Jujur, aku memang sangat sayang sama kak Ega. Cinta mungkin. Tapi, bagaimanapun, Pram itu cinta pertama ku. Pram kisah cinta pertamaku. Tapi, aku udah janji sama diri aku sendiri, sampai saat ini, selama kak Ega menyayangi dan mencintai aku, aku akan balas mencintai dan menyayanginya, bahkan lebih. Aku sangat mengerti kondisi kak Ega. Hal itu yang bikin aku nggak tega dan nggak kuat buat kak Ega sakit. Udah cukup sakit hatinya selama ini.
“hahahha, iya ya. Aku bego banget nanya kayak gitu ma kamu. Kamu kan nggak akan ngecewain orang yang sayang kamu dan kamu sayang hanya karena masalah masa lalu. Aku udah tau, masih aja ngeraguin kamu.” Ujar Ai.
“hahhaha. Nggak papalah, Ai. Wajarlah kalau kamu nanya. Secara, Pram pernah bikin aku nggak bisa tidur. Tapi sekarang, kak Ega yang gantian bikin aku nggak bisa tidur.” Ucapku.
“aku seneng kamu udah bisa ngelupain Pram, sebagai kisah cinta pertama kamu, dan mulai menjalani kisah cinta baru sama kak Ega. Aku harap, kamu ama kak Ega tetep awet.” Kata Ai.
“aminnn. Makasih yah, Ai. Eh, waktu kamu ketemu ama Pram dan Arya, mereka bilang nggak, reuniannya di mana dan kapan ?” sebisa mungkin aku mengalihkan pembicaraan.
“ya ampunn ! aku lupa nanya. Aku terlalu terpaku dengan si Andinne. Gini deh, coba kamu hubungi salah satunya. Atau aku nanyain lewat Andinne aja kali yahh ?” perkataan polos Ai bikin aku bingung mau ngomong apa.
“hah ? udalah, nggak usah repot-repot. Nanti aku coba nanya sendiri. Tapi aku nggak punya nomor handphone mereka. Kamu bisa bantu aku nggak ? mintain nomor mereka di Andinne. Yahh ? tolong yah ?” bujuk ku pada Ai.
“iyaa, Diza. Apa sih yang enggak buat sahabat baik aku.” Kata Ai mendramatisir.

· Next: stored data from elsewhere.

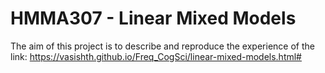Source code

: # HMMA307 - Linear Mixed Models

The aim of this project is to describe and reproduce the experience of the link: https://vasishth.github.io/Freq_CogSci/linear-mixed-models.html#
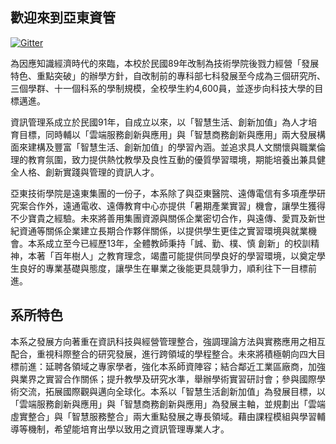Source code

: ## 歡迎來到亞東資管
[![Gitter](https://img.shields.io/gitter/room/oit-mi/Lobby.svg)](https://gitter.im/oit-mi/Lobby)

為因應知識經濟時代的來臨，本校於民國89年改制為技術學院後戮力經營「發展特色、重點突破」的辦學方針，自改制前的專科部七科發展至今成為三個研究所、三個學群、十一個科系的學制規模，全校學生約4,600員，並逐步向科技大學的目標邁進。

資訊管理系成立於民國91年，自成立以來，以「智慧生活、創新加值」為人才培育目標，同時輔以「雲端服務創新與應用」與「智慧商務創新與應用」兩大發展構面來建構及豐富「智慧生活、創新加值」的學習內涵。並追求具人文關懷與職業倫理的教育氛圍，致力提供熱忱教學及良性互動的優質學習環境，期能培養出兼具健全人格、創新實踐與管理的資訊人才。

亞東技術學院是遠東集團的一份子，本系除了與亞東醫院、遠傳電信有多項產學研究案合作外，遠通電收、遠傳教育中心亦提供「暑期產業實習」機會，讓學生獲得不少寶貴之經驗。未來將善用集團資源與關係企業密切合作，與遠傳、愛買及新世紀資通等關係企業建立長期合作夥伴關係，以提供學生更佳之實習環境與就業機會。本系成立至今已經歷13年，全體教師秉持「誠、勤、樸、慎 創新」的校訓精神，本著「百年樹人」之教育理念，竭盡可能提供同學良好的學習環境，以奠定學生良好的專業基礎與態度，讓學生在畢業之後能更具競爭力，順利往下一目標前進。

## 系所特色
本系之發展方向著重在資訊科技與經營管理整合，強調理論方法與實務應用之相互配合，重視科際整合的研究發展，進行跨領域的學程整合。未來將積極朝向四大目標前進：延聘各領域之專家學者，強化本系師資陣容；結合鄰近工業區廠商，加強與業界之實習合作關係；提升教學及研究水準，舉辦學術實習研討會；參與國際學術交流，拓展國際觀與邁向全球化。本系以「智慧生活創新加值」為發展目標，以「雲端服務創新與應用」與「智慧商務創新與應用」為發展主軸，並規劃出「雲端虛實整合」與「智慧服務整合」兩大重點發展之專長領域。藉由課程模組與學習輔導等機制，希望能培育出學以致用之資訊管理專業人才。
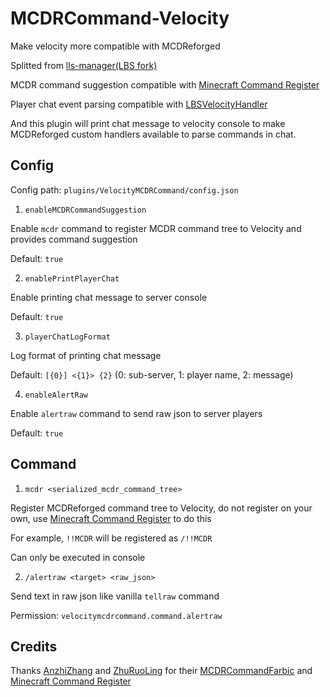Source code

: # MCDRCommand-Velocity
Make velocity more compatible with MCDReforged

Splitted from [lls-manager(LBS fork)](https://github.com/Lazy-Bing-Server/lls-manager)

MCDR command suggestion compatible with [Minecraft Command Register](https://github.com/AnzhiZhang/MCDReforgedPlugins/tree/master/minecraft_command_register)

Player chat event parsing compatible with [LBSVelocityHandler](https://github.com/Lazy-Bing-Server/LBSVelocityHandler-MCDR/)

And this plugin will print chat message to velocity console to make MCDReforged custom handlers available to parse commands in chat.

## Config

Config path: `plugins/VelocityMCDRCommand/config.json`

1. `enableMCDRCommandSuggestion`

Enable `mcdr` command to register MCDR command tree to Velocity and provides command suggestion

Default: `true`

2. `enablePrintPlayerChat`

Enable printing chat message to server console

Default: `true`

3. `playerChatLogFormat`

Log format of printing chat message

Default: `[{0}] <{1}> {2}` (0: sub-server, 1: player name, 2: message)

4. `enableAlertRaw`

Enable `alertraw` command to send raw json to server players

Default: `true`


## Command

1. `mcdr <serialized_mcdr_command_tree>`

Register MCDReforged command tree to Velocity, do not register on your own, use [Minecraft Command Register](https://github.com/AnzhiZhang/MCDReforgedPlugins/tree/master/minecraft_command_register) to do this

For example, `!!MCDR` will be registered as `/!!MCDR`

Can only be executed in console

2. `/alertraw <target> <raw_json>`

Send text in raw json like vanilla `tellraw` command

Permission: `velocitymcdrcommand.command.alertraw`

## Credits

Thanks [AnzhiZhang](https://github.com/AnzhiZhang) and [ZhuRuoLing](https://github.com/ZhuRuoLing) for their [MCDRCommandFarbic](https://github.com/AnzhiZhang/MCDRCommandFabric) and [Minecraft Command Register](https://github.com/AnzhiZhang/MCDReforgedPlugins/tree/master/minecraft_command_register)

“hahhahaha. Kamu bisa aja. Bay the way, thanks yah, Ai.” Ucapku tulus.
“iya, Za. Sama-sama.” Balas Ai.
“eh, yuk balik. Udah jam brapa nih ?!!” ajak Ai.
Aku melihat arloji ku. Astagaaa !! udah jam setengah 5 sore ? aku belum siap-siap. Entar malam aku mau jalan bareng kak Ega. Aduhh !! kok aku nyadarnya telat sihh !!
“ya udah. Ayok kita balik sekarang. Entar malam aku mau jalan ama kak Ega.” Kataku sambil tersenyum. Ai pun ikut tersenyum.
Setelah membayar pesanan kami, aku langsung ngantar Ai pulang. Setelah itu, aku langsung tancap gas menuju rumahku. Begitu aku nyampe di rumah, mamah lagi nyiram taneman. Aku langsung meluk mamah dari belakang.
“eh, anak mamah udah pulang. Dari mana, sayang ?” tanya mamah.
“tadi Cha abis jalan bareng Ai, mah. Hehe. Mah, entar malam Cha mau jalan bareng kak Ega. Boleh kan ?” tanya ku pada mamah.
“oo. Kalau mamah sih ngizinin kamu, sayang. Tapi, coba kamu tanya papah.” Kata mamah.
“loh ? papah udah pulang kantor yah ?”
“hayoo, lagi ngebicarain papah yah ?” papah tiba-tiba muncul dari dalam rumah. Aku segera menghampiri papah.
“pah, entar malam kak Ega ngajak aku jalan. Cha boleh pergi nggak ?” tanya ku perlahan.
“sayang, kamu boleh pergi kok. Tapi ingat waktu dan jaga diri yah.” Kata papah.
Aku kaget saat papah bilang papah ngebolehin aku pergi ama cowok selain papah dan kak Niel. Baru kali ini. Aku langsung meluk papah.
“makasih yah, pah.” Kataku tulus.
“iya sayang. Tapi kamu harus janji kalau kamu bakalan jaga diri kamu dan nggak macam-macam.” Ancam papah.
“iya, pah.” Aku tau, papah serius dengan kata-katanya. Tapi aku juga tau, papah percaya sama kak Ega. Sama seperti aku percaya sama kak Ega.